◆ **Exercise directions**
Scan the records that follow, and whenever a line has the word "project", copy it.

◆ **Records to process**
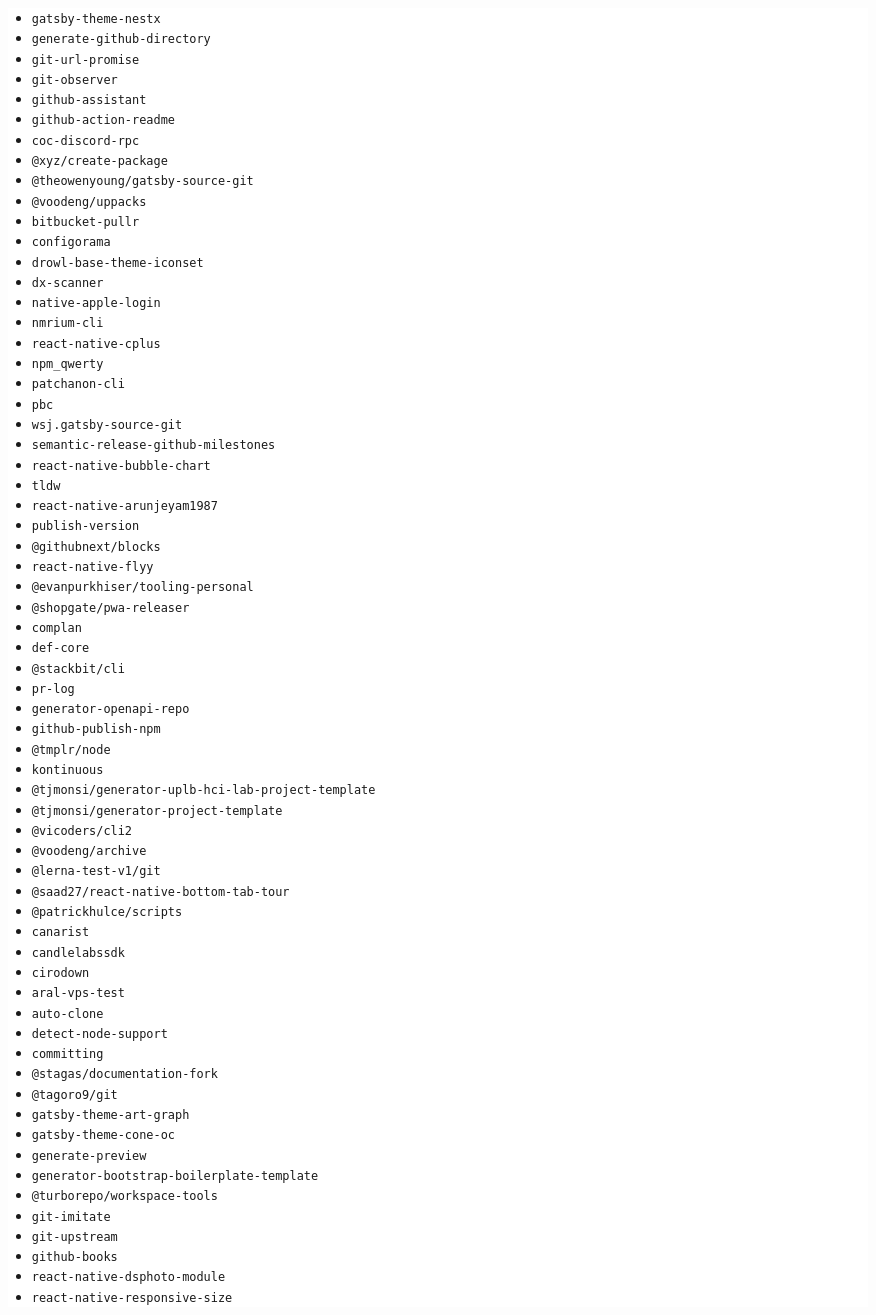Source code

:  - `gatsby-theme-nestx`
 - `generate-github-directory`
 - `git-url-promise`
 - `git-observer`
 - `github-assistant`
 - `github-action-readme`
 - `coc-discord-rpc`
 - `@xyz/create-package`
 - `@theowenyoung/gatsby-source-git`
 - `@voodeng/uppacks`
 - `bitbucket-pullr`
 - `configorama`
 - `drowl-base-theme-iconset`
 - `dx-scanner`
 - `native-apple-login`
 - `nmrium-cli`
 - `react-native-cplus`
 - `npm_qwerty`
 - `patchanon-cli`
 - `pbc`
 - `wsj.gatsby-source-git`
 - `semantic-release-github-milestones`
 - `react-native-bubble-chart`
 - `tldw`
 - `react-native-arunjeyam1987`
 - `publish-version`
 - `@githubnext/blocks`
 - `react-native-flyy`
 - `@evanpurkhiser/tooling-personal`
 - `@shopgate/pwa-releaser`
 - `complan`
 - `def-core`
 - `@stackbit/cli`
 - `pr-log`
 - `generator-openapi-repo`
 - `github-publish-npm`
 - `@tmplr/node`
 - `kontinuous`
 - `@tjmonsi/generator-uplb-hci-lab-project-template`
 - `@tjmonsi/generator-project-template`
 - `@vicoders/cli2`
 - `@voodeng/archive`
 - `@lerna-test-v1/git`
 - `@saad27/react-native-bottom-tab-tour`
 - `@patrickhulce/scripts`
 - `canarist`
 - `candlelabssdk`
 - `cirodown`
 - `aral-vps-test`
 - `auto-clone`
 - `detect-node-support`
 - `committing`
 - `@stagas/documentation-fork`
 - `@tagoro9/git`
 - `gatsby-theme-art-graph`
 - `gatsby-theme-cone-oc`
 - `generate-preview`
 - `generator-bootstrap-boilerplate-template`
 - `@turborepo/workspace-tools`
 - `git-imitate`
 - `git-upstream`
 - `github-books`
 - `react-native-dsphoto-module`
 - `react-native-responsive-size`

◆ **Response below**
 - `@tjmonsi/generator-uplb-hci-lab-project-template`
 - `@tjmonsi/generator-project-template`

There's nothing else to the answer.